• AVAILABLE DATA:
--------------------------------

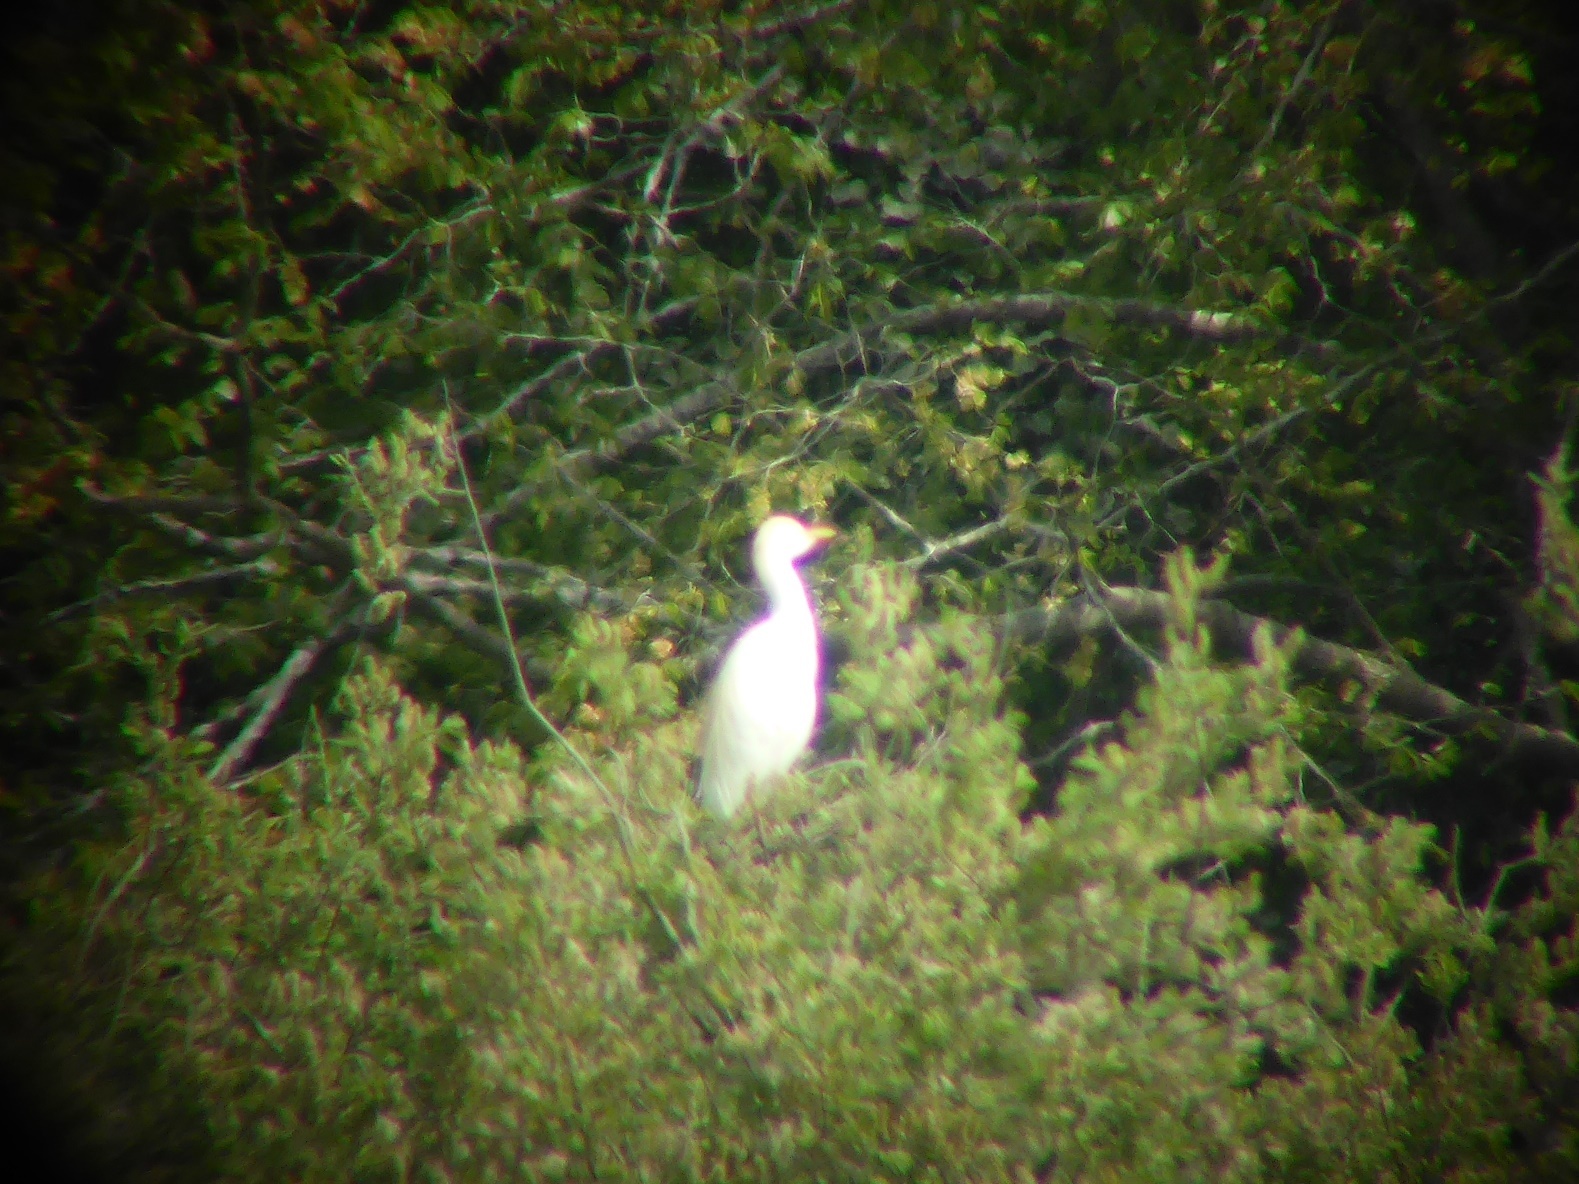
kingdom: Animalia
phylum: Chordata
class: Aves
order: Pelecaniformes
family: Ardeidae
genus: Bubulcus
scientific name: Bubulcus ibis
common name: Cattle egret
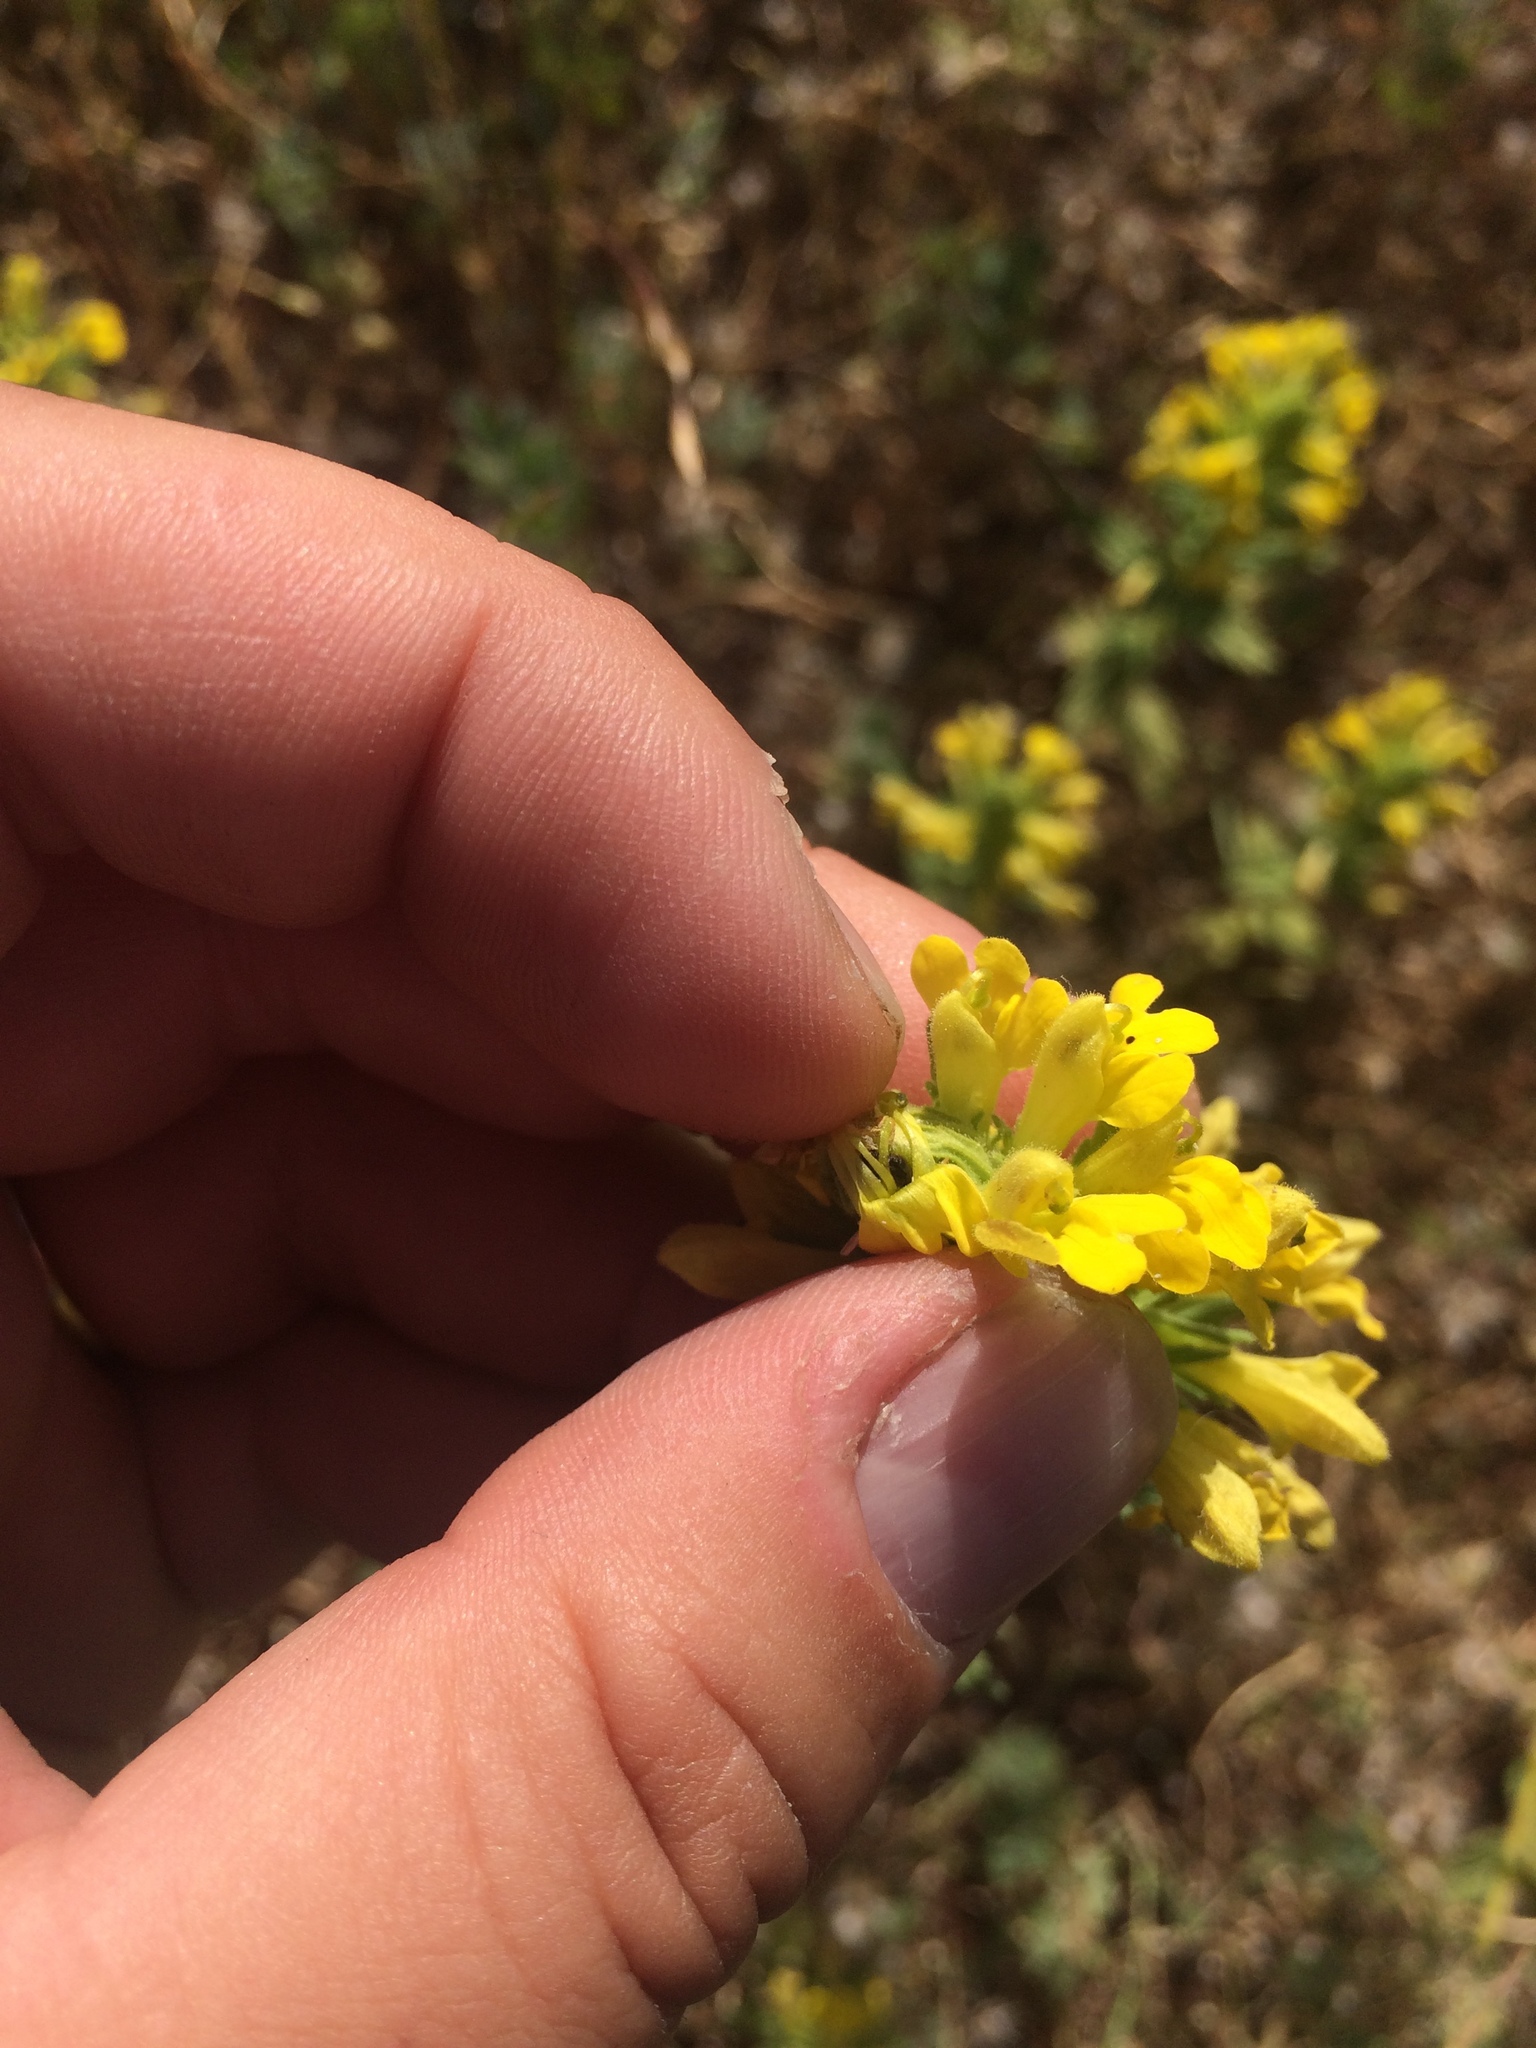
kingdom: Plantae
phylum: Tracheophyta
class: Magnoliopsida
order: Lamiales
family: Orobanchaceae
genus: Bellardia
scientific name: Bellardia viscosa
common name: Sticky parentucellia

--------------------------------

• TASK PROMPT:
Reproduce the lines above word for word, omitting the pictures.

• WORKED ANSWER:
kingdom: Animalia
phylum: Chordata
class: Aves
order: Pelecaniformes
family: Ardeidae
genus: Bubulcus
scientific name: Bubulcus ibis
common name: Cattle egret
kingdom: Plantae
phylum: Tracheophyta
class: Magnoliopsida
order: Lamiales
family: Orobanchaceae
genus: Bellardia
scientific name: Bellardia viscosa
common name: Sticky parentucellia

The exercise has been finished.